Bank Customer Segmentation with K-means Clustering

This is personal portfolio project by Thamilini P.

Datasets Source

This case study analysis uses the "Clustering-Bank Dataset" from Kaggle. This dataset contains customer and branch details for a leading retail bank in India. The bank aims to use customer segmentation to improve their customer services (i.e.the wait times and frequency of marketing emails).

Task/Objectives

Segment bank customers into clusters based on their demographics and relationship with the bank.
Identify high-value customers within the segmentation to provide them with priority service.
Leverage insights from clusters to better understand customers and develop personalized marketing.

Methodology

The datasets were cleaned, processed and transformed using R. The following libraries were used:

tidyverse
skimr
janitor
lubridate
ggplot2

Phases

Ask Phase
- Define Task/Objectives
Prepare Phase
- Import dataset as Dataframe
- Datatypes and Descriptive Statistics
Process Phase
- Missing Values
- Duplicate Values
- Outliers
- Create and Transform Columns
Analyze Phase
- Standardize Dataset
- Determine Optimal K Clusters (Elbow Plot)
- Perform K-Means Clustering
- Cluster Analysis
- Cluster Insights
- Identify High-Value Customers Cluster
- Personalized Marketing Recommendations

K-means clustering

This project uses K-means clustering to segment customers into clusters.
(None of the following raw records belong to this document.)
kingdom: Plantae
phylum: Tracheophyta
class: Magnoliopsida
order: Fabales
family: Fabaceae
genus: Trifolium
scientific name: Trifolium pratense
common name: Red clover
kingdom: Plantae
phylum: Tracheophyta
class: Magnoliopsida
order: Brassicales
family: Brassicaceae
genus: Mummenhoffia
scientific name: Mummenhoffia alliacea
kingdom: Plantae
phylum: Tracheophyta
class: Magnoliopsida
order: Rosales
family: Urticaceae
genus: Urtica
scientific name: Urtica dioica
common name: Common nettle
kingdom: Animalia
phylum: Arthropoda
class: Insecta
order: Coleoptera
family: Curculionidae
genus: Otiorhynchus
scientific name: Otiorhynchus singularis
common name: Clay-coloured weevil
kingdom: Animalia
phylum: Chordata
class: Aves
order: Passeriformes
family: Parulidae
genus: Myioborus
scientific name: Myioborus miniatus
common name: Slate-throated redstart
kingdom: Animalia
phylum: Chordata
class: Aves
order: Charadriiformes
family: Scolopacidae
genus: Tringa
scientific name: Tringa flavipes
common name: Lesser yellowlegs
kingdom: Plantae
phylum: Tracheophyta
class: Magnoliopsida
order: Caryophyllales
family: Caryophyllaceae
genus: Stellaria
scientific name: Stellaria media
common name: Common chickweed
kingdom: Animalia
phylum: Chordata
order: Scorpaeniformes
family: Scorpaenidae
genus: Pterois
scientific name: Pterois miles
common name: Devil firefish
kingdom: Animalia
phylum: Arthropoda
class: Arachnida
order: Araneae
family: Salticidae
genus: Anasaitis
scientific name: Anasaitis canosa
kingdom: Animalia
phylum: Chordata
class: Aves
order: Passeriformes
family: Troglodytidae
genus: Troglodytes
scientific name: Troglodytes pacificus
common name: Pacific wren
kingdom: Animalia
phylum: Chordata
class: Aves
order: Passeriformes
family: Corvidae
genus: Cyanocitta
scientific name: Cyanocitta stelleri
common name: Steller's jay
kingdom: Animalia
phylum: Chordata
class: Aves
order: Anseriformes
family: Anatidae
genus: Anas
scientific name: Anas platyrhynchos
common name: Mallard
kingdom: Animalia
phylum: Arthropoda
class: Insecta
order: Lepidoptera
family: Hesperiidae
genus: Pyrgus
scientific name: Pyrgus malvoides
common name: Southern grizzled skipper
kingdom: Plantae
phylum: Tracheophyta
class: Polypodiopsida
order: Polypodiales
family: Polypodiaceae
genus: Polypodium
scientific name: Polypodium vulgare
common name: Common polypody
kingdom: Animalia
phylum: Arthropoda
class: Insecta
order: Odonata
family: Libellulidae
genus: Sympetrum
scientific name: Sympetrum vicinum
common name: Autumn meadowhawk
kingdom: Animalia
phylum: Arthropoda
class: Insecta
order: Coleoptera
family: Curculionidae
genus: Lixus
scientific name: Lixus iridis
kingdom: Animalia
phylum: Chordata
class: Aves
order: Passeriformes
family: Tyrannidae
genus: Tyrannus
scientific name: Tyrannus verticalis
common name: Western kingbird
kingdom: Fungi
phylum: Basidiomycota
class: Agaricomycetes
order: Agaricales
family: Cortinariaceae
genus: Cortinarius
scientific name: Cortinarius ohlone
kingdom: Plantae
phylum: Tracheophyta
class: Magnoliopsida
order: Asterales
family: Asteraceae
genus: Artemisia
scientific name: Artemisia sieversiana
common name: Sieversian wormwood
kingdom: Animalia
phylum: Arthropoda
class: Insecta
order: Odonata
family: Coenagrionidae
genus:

K-means clustering groups similar data into clusters using euclidean distance. i.e. it uses the principle that similar points have smaller euclidean distance. First we determined the optimal number of K clusters using an Elbow Plot. The we performed k-means cluster using the kmeans() function in R. This function performed the following steps:

Randomly Pick k Centroids/Centers
Assign each data point to the centroid its closest to (determined by euclidean distance) forming cluster
Compute new centroid of each cluster (by calculating the mean of each cluster)
Repeat steps 2 and 3 several times (choosing a new centroid and assignment data points) until cluster memberships no longer change (i.e. the Sum of Squared Errors (SSE) between the data points and centroid is minimized).